Cousins shared family stories, but Nathan, Anna and their children didn’t keep diaries or business records, and some early family photos weren’t labeled.
Kotz learned how much family research could now be done online. “I couldn’t have done the book without it,” he says.
He found his families’ business transactions in Bexar County, and he discovered on newspaperarchives.com that he could find papers that mentioned his family in the early 20th century, including parties the family attended and mentions of the store. He learned about his grandfather’s ability to adapt to industry change as cars and trucks replaced horses.

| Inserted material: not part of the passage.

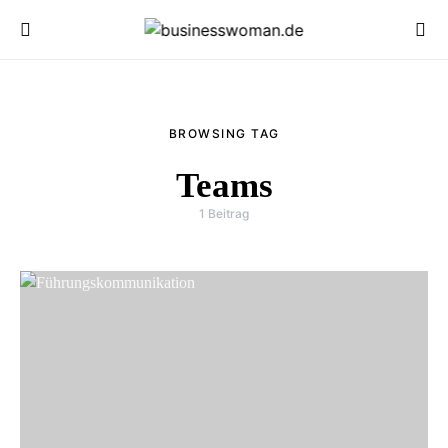
BROWSING TAG
Teams
1 Beitrag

Nathan Kallison foresaw the cotton bust and used research at Texas A&M to grow wheat and flax in addition to raising cattle.
Kotz also learned about other family members. Anna was a partner in the running of the store and a firm presence on her four children. Uncle Morris took over the running of the store and like his father bought up buildings downtown in what became the Kallison Block. Uncle Perry became a radio personality on KTSA and the voice of Texas ranchers and farmers. His mother became active in social justice projects, and Aunt Pauline also was active in the community.

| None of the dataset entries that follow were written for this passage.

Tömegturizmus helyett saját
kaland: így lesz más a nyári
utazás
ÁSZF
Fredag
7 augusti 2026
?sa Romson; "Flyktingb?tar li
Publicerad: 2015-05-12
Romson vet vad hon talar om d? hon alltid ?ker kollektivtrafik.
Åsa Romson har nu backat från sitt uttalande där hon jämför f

As much as Kotz’s grandfather adapted and changed with the ranching and farming industry, his uncles got caught behind the times. Perry’s beloved Polled Hereford cattle went from the “it” breed to being out-marketed by Angus. Uncle Morris clung onto the downtown location of Kallison’s while other stores moved to the suburbs. The store eventually closed in 1967 and the cattle sold off that same year.
What Kotz realized is this wasn’t just the story of his family. “When I was doing the book and we were doing the final editing a few months back, I began to see that the larger story was sitting right there,” he says
It was an immigrant story; of making it during tough economic times; of life before, during and after world wars; of the plight of Texas ranchers and farmers, of the suburbanization of a community and the death of downtown; of a growing Jewish community in the South and anti-Semitism. It was a Texas story and an American story. “It was all things I knew, but didn’t know.”
He became in awe of his family members and didn’t like any one of them less.” I came away with appreciation of the shoulders I stand upon and a much, much deeper of the immigrant experience,” he says. “I have an appreciation of what my grandfather did and how I benefited from it.”